Saved entries
· · · · ·

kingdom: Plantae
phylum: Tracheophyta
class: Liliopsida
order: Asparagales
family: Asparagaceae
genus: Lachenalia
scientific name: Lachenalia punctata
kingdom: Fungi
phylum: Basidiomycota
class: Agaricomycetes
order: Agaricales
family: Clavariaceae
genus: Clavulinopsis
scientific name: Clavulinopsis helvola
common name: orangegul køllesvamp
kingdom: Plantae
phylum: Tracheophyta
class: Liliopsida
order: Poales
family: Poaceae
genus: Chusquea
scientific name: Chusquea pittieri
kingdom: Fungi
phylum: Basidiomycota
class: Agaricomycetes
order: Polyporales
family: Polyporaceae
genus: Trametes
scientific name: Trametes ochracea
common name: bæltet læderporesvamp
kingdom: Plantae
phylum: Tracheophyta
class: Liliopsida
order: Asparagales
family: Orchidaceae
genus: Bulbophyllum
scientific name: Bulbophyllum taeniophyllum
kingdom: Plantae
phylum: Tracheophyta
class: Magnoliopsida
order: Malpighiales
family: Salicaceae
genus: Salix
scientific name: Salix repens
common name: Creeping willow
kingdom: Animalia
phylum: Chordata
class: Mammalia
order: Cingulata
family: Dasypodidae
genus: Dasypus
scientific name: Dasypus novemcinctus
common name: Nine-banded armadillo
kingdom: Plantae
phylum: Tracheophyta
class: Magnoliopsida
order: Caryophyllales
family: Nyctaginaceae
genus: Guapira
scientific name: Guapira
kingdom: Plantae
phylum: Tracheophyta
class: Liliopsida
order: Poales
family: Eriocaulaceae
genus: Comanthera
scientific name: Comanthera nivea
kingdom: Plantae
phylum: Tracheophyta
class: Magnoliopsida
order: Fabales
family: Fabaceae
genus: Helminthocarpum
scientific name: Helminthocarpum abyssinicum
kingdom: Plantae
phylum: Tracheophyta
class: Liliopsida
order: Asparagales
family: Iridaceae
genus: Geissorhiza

· · · · ·

The task |
Print all of the lines above again, changing nothing.

Result |
kingdom: Plantae
phylum: Tracheophyta
class: Liliopsida
order: Asparagales
family: Asparagaceae
genus: Lachenalia
scientific name: Lachenalia punctata
kingdom: Fungi
phylum: Basidiomycota
class: Agaricomycetes
order: Agaricales
family: Clavariaceae
genus: Clavulinopsis
scientific name: Clavulinopsis helvola
common name: orangegul køllesvamp
kingdom: Plantae
phylum: Tracheophyta
class: Liliopsida
order: Poales
family: Poaceae
genus: Chusquea
scientific name: Chusquea pittieri
kingdom: Fungi
phylum: Basidiomycota
class: Agaricomycetes
order: Polyporales
family: Polyporaceae
genus: Trametes
scientific name: Trametes ochracea
common name: bæltet læderporesvamp
kingdom: Plantae
phylum: Tracheophyta
class: Liliopsida
order: Asparagales
family: Orchidaceae
genus: Bulbophyllum
scientific name: Bulbophyllum taeniophyllum
kingdom: Plantae
phylum: Tracheophyta
class: Magnoliopsida
order: Malpighiales
family: Salicaceae
genus: Salix
scientific name: Salix repens
common name: Creeping willow
kingdom: Animalia
phylum: Chordata
class: Mammalia
order: Cingulata
family: Dasypodidae
genus: Dasypus
scientific name: Dasypus novemcinctus
common name: Nine-banded armadillo
kingdom: Plantae
phylum: Tracheophyta
class: Magnoliopsida
order: Caryophyllales
family: Nyctaginaceae
genus: Guapira
scientific name: Guapira
kingdom: Plantae
phylum: Tracheophyta
class: Liliopsida
order: Poales
family: Eriocaulaceae
genus: Comanthera
scientific name: Comanthera nivea
kingdom: Plantae
phylum: Tracheophyta
class: Magnoliopsida
order: Fabales
family: Fabaceae
genus: Helminthocarpum
scientific name: Helminthocarpum abyssinicum
kingdom: Plantae
phylum: Tracheophyta
class: Liliopsida
order: Asparagales
family: Iridaceae
genus: Geissorhiza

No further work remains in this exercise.